The first significant reconstruction of the château took place under the orders of Louis XII who made Blois his seat, showing a special bond with this wonderful piece of land and aiming to express by its architecture the power of the royalty and the artistic magnificence of those times.  Erected in 1508 and adorned with the porcupine of Louis XII and the ermine of Anne of Brittany, the Louis XII wing displayed quite a modern layout for the beginning of the 16th century. It combines visible Gothic and some Renaissance elements.

François I was especially fond of Blois and took good care to continue the work of his predecessor by attaching a new wing - entirely a Renaissance chef-d’oeuvre, directly influenced by Italian art.  The sophistication of the newly architectural style is reflected in the façade des Loges and culminates with the famous spiral staircase, yet praised and admired by many modern architects. Some say it was Leonardo da Vinci himself who got this idea of asymmetry and innovation. The ornaments are mostly of Italian inspiration, marked by refined bas-relief sculptures. When the sun is shining, the entire façade seems to be brightened by a certain magic luminosity that highlights pleasant contours and evokes the sense of immortality.
As to the library created by François I at the château, although later on moved to Fontainebleau, it clearly constituted a novelty and showed the keen interest of the king for arts and science along with an acute concern for perpetuation.

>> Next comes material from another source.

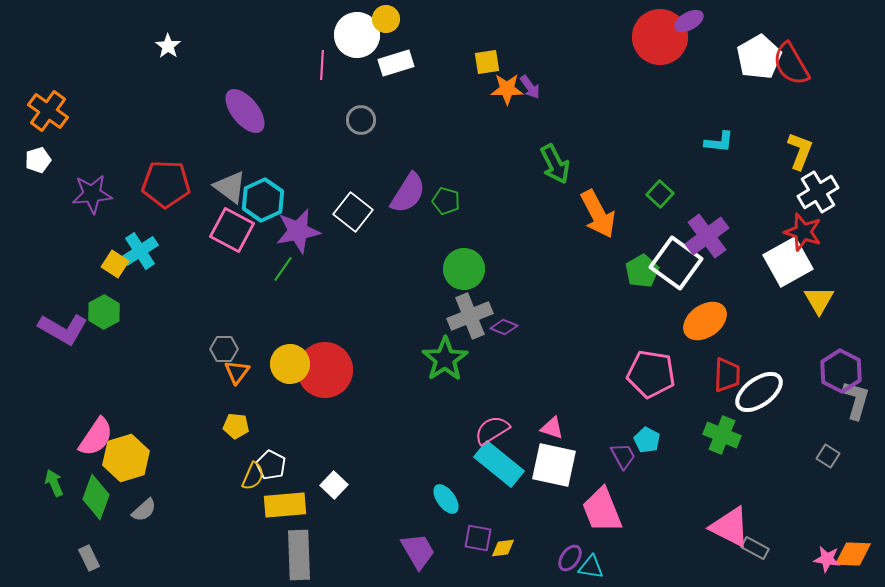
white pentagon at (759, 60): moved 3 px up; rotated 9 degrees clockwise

The castle hosted some happy events, as the engagement of Henri de Navarre & Marguerite Valois, along with some tragic ones, namely the assassination of the Duke of Guise on the occasion of the Estates-General convention held at Blois in December 1588, under the orders of Henri III.  In this context, it is worth mentioning that Blois was the setting for the famous Mary Stuart’s childhood, before she became the wife of François II (who unluckily died a few months after their coronation) and queen of France.

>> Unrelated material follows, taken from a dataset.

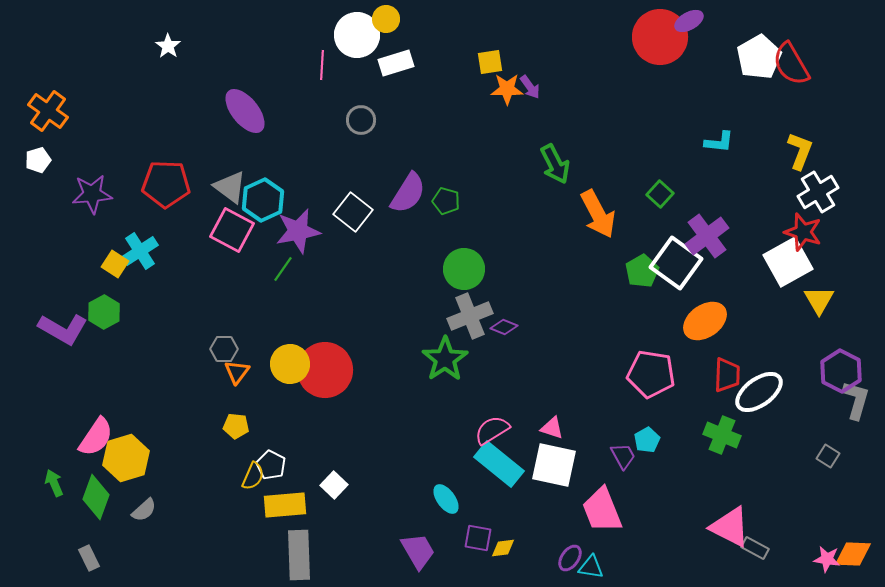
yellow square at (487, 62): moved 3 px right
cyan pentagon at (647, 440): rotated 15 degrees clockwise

The second wife of Henri IV, Marie de Médicis, spent several years at the castle, placed under house arrest by her son, Louis XIII. Her presence determined some significant improvements that were taken over in 1634 by Gaston d’Orléans, the king’s brother. He actually initiated the construction of the third wing, true mirror of French classicism: allegorical figures, coved ceilings and elegant effects. Due to some circumstances that led to scarcity of funds, the newest wing remained unfinished.

It is not until 1841 that the château de Blois was acknowledged as historic monument and a serious restoration began under the direction of Felix Duban, who seems to have made miracles, because what we actually see today is a fine, almost 100% imitation of what used to be the castle by the middle of the 17th century.

Naturally, the interior decorations and furniture hardly respect the initial disposition of rooms, but the main attractions have been successfully reestablished, and that’s the most important thing: the Royal Apartments, the Queen’s Gallery (Catherine de Médicis), the Queen’s Chamber, the King’s Chamber, the Room of des Guises, the Council Room, all situated in the François I wing. Furthermore, the oldest wing of the château hosts the Musée des Beaux-Arts.

It’s a little bit confusing to stand before such an intermingling of obviously different architectural styles (Gothic, Renaissance and Classic) but it shows progression and a vivid expression of evolution in art.

Of course, it wouldn’t be fair to allege that Blois is my favorite French royal castle, because I love them all, but let’s say it has a special place in my heart. At the château de Blois I feel like being home. I rediscover myself as I never did before.